Locally, the pattern of the HSLA trend shows negative trends in the subtropical ocean and positive trends in mid- and high latitudes. It is likely that this pattern is linked to the intensification of the global water cycle—the “wet gets wetter” scenario—under global warming [9]. Vertically, the ocean water became saltier in the upper 200-m layer and fresher in the 200 to 600-m layer, over 2005–2015. Below 600-m depth, the salinity trend is indistinguishable from zero. The HSLA trend is dominated by the salinity change in the upper 200-m layer, highlighting the importance of surface freshwater forcing.

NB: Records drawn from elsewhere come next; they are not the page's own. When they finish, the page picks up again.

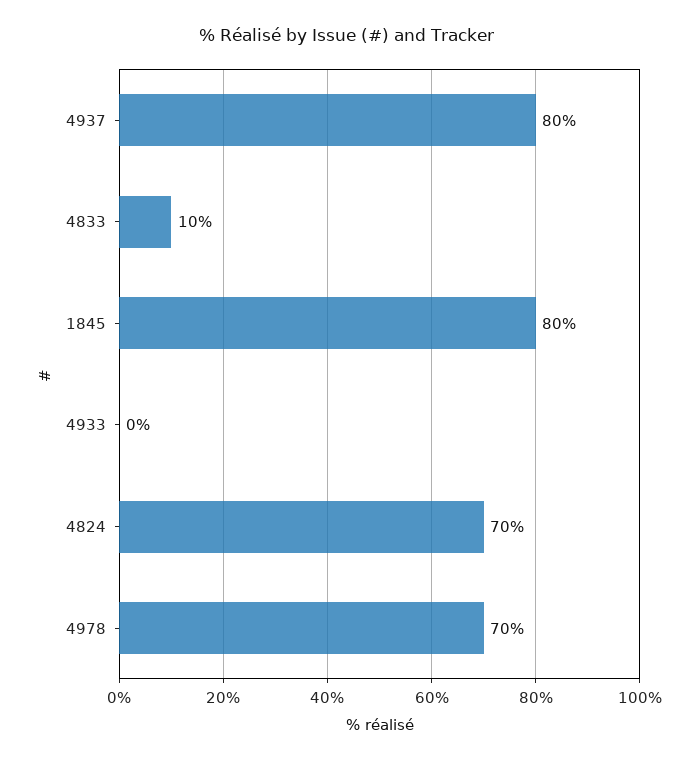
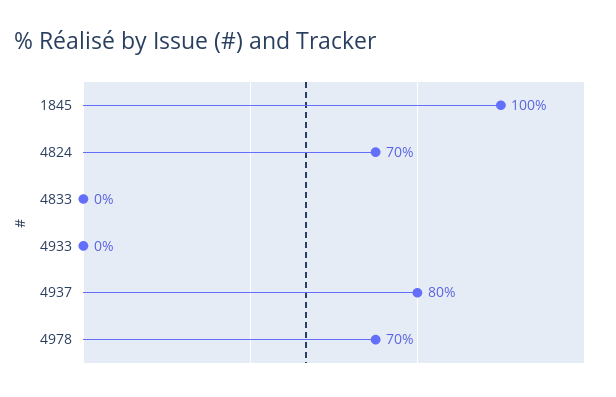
  {
    "4937": 80,
-   "4833": 10,
+   "4833": 0,
-   "1845": 80,
+   "1845": 100,
    "4933": 0,
    "4824": 70,
    "4978": 70
  }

The rich local salinity variability at different vertical layers highlights the role of salinity in our climate system. HSLA even dominates some regional SSLAs, for example, in the North Tropical Pacific Ocean and the Atlantic Ocean. Density compensation exists in almost all of the Atlantic Ocean, a portion of the Pacific (subtropical), and the Indian Ocean (mid-latitude region in the southern hemisphere). This implies we need to take account of both temperature and salinity to correctly represent density-driven circulation, such as the AMOC (Atlantic Meridional Overturning Circulation). In the Southern Ocean, both HSLA and TSLA components contribute to enhance SSLA.

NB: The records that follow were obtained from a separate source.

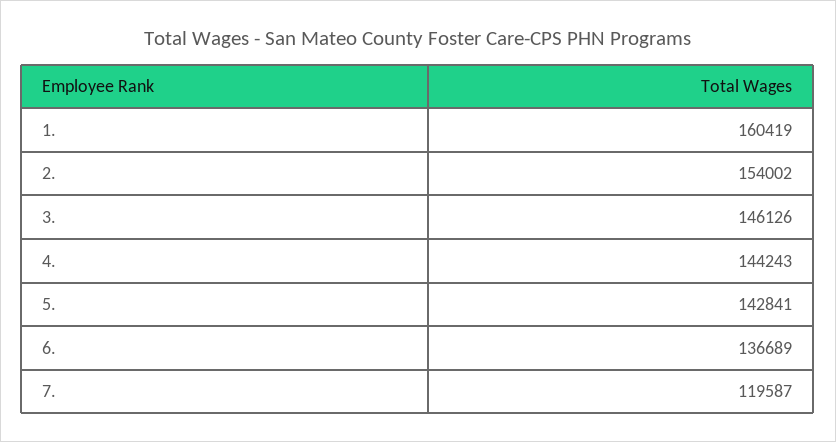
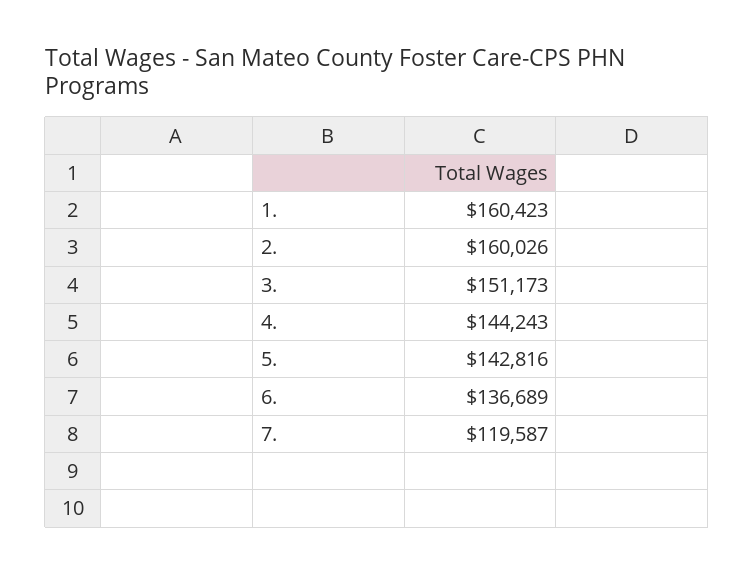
  {
-   "1.": 160419,
+   "1.": 160423,
-   "2.": 154002,
+   "2.": 160026,
-   "3.": 146126,
+   "3.": 151173,
    "4.": 144243,
-   "5.": 142841,
+   "5.": 142816,
    "6.": 136689,
    "7.": 119587
  }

This study is mostly based on data in the recent decade. The previous analyses, based on longer time series, show decadal variability [40]. Therefore, decadal and long-term salinity analyses still require more comprehensive studies in the future, once longer salinity time series are available. Since the underlying mechanisms of salinity changes are still not fully understood, it is urgent to examine the salinity change, via both reanalysis data and ocean models, and a simple budget analysis, such as [15,16,17,18] etc., is highly preferred to separate ocean dynamics with surface flux changes. It is also recommended to better reconstruct the historical ocean subsurface salinity field, given the importance of the halosteric sea level to the total sea level. This study provides a useful clue for the historical salinity reconstruction that the salinity changes are mostly confined at upper 600-m (or even 200-m, for the majority of the salinity changes).